(Stored data entries)
+++

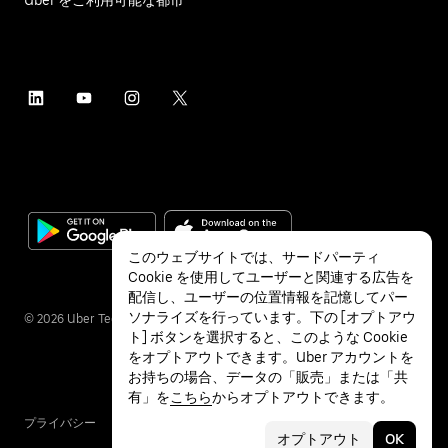
このウェブサイトでは、サードパーティ
Cookie を使用してユーザーと関連する広告を
配信し、ユーザーの位置情報を記憶してパー
ソナライズを行っています。下の [オプトアウ
©
2026
Uber Technologies Inc.
ト] ボタンを選択すると、このような Cookie
をオプトアウトできます。Uber アカウントを
お持ちの場合、データの「販売」または「共
有」を
こちら
からオプトアウトできます。
プライバシー
アクセシビリティ
利用条件
オプトアウト
OK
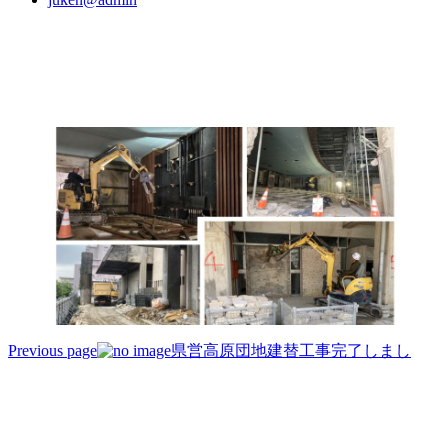
Previous page
県営高原団地建替工事完了しまし
投
稿
ナ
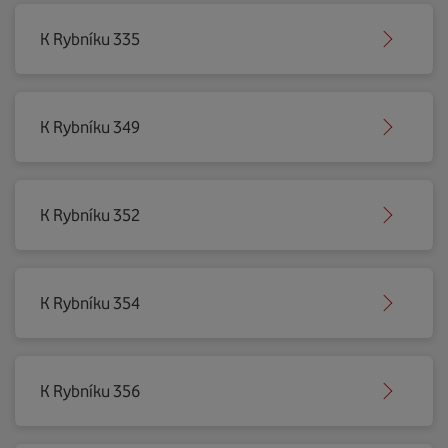
K Rybníku 335
K Rybníku 349
K Rybníku 352
K Rybníku 354
K Rybníku 356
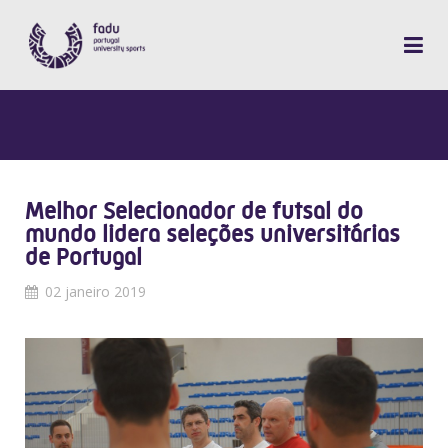
Melhor Selecionador de futsal do
mundo lidera seleções universitárias
de Portugal
02 janeiro 2019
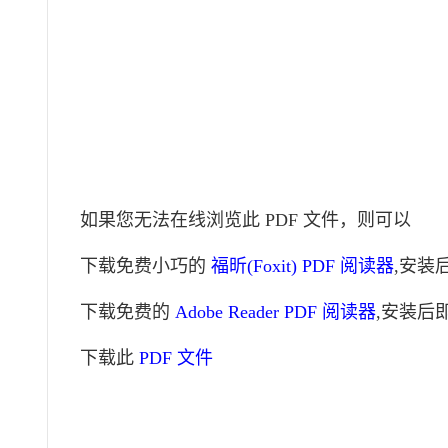
如果您无法在线浏览此 PDF 文件，则可以
下载免费小巧的
福昕(Foxit) PDF 阅读器
,安装
下载免费的
Adobe Reader PDF 阅读器
,安装后
下载此
PDF 文件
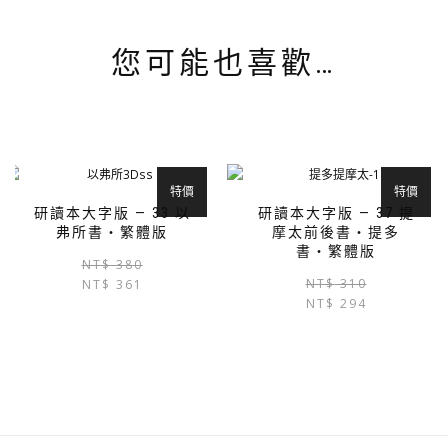
您可能也喜歡…
特價
特價
研讀本大字版 — 33 以
研讀本大字版 — 37 提
弗所書‧繁體版
摩太前後書‧提多
書‧繁體版
原
目
NT$
380
NT$
310
NT$
361
始
前
NT$
294
價
價
格：
格：
NT$ 380。
NT$ 361。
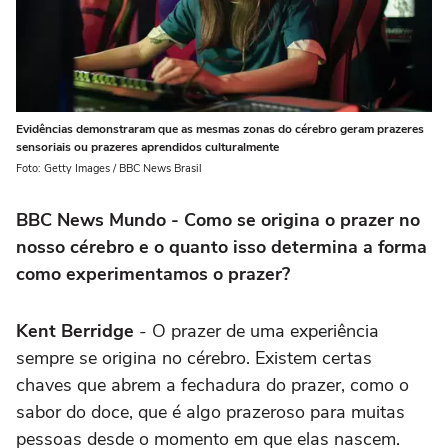
Evidências demonstraram que as mesmas zonas do cérebro geram prazeres
sensoriais ou prazeres aprendidos culturalmente
Foto: Getty Images / BBC News Brasil
BBC News Mundo - Como se origina o prazer no
nosso cérebro e o quanto isso determina a forma
como experimentamos o prazer?
Kent Berridge
- O prazer de uma experiência
sempre se origina no cérebro. Existem certas
chaves que abrem a fechadura do prazer, como o
sabor do doce, que é algo prazeroso para muitas
pessoas desde o momento em que elas nascem.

+++

## Assignment
When pictures appear in the records above, leave them out and reproduce exactly each line from the first through the line containing "sabor do doce, que", both included.

## Response for this exercise
このウェブサイトでは、サードパーティ
Cookie を使用してユーザーと関連する広告を
配信し、ユーザーの位置情報を記憶してパー
ソナライズを行っています。下の [オプトアウ
©
2026
Uber Technologies Inc.
ト] ボタンを選択すると、このような Cookie
をオプトアウトできます。Uber アカウントを
お持ちの場合、データの「販売」または「共
有」を
こちら
からオプトアウトできます。
プライバシー
アクセシビリティ
利用条件
オプトアウト
OK
Previous page
県営高原団地建替工事完了しまし
投
稿
ナ
K Rybníku 335
K Rybníku 349
K Rybníku 352
K Rybníku 354
K Rybníku 356
Melhor Selecionador de futsal do
mundo lidera seleções universitárias
de Portugal
02 janeiro 2019
如果您无法在线浏览此 PDF 文件，则可以
下载免费小巧的
福昕(Foxit) PDF 阅读器
,安装
下载免费的
Adobe Reader PDF 阅读器
,安装后
下载此
PDF 文件
您可能也喜歡…
特價
特價
研讀本大字版 — 33 以
研讀本大字版 — 37 提
弗所書‧繁體版
摩太前後書‧提多
書‧繁體版
原
目
NT$
380
NT$
310
NT$
361
始
前
NT$
294
價
價
格：
格：
NT$ 380。
NT$ 361。
Evidências demonstraram que as mesmas zonas do cérebro geram prazeres
sensoriais ou prazeres aprendidos culturalmente
Foto: Getty Images / BBC News Brasil
BBC News Mundo - Como se origina o prazer no
nosso cérebro e o quanto isso determina a forma
como experimentamos o prazer?
Kent Berridge
- O prazer de uma experiência
sempre se origina no cérebro. Existem certas
chaves que abrem a fechadura do prazer, como o
sabor do doce, que é algo prazeroso para muitas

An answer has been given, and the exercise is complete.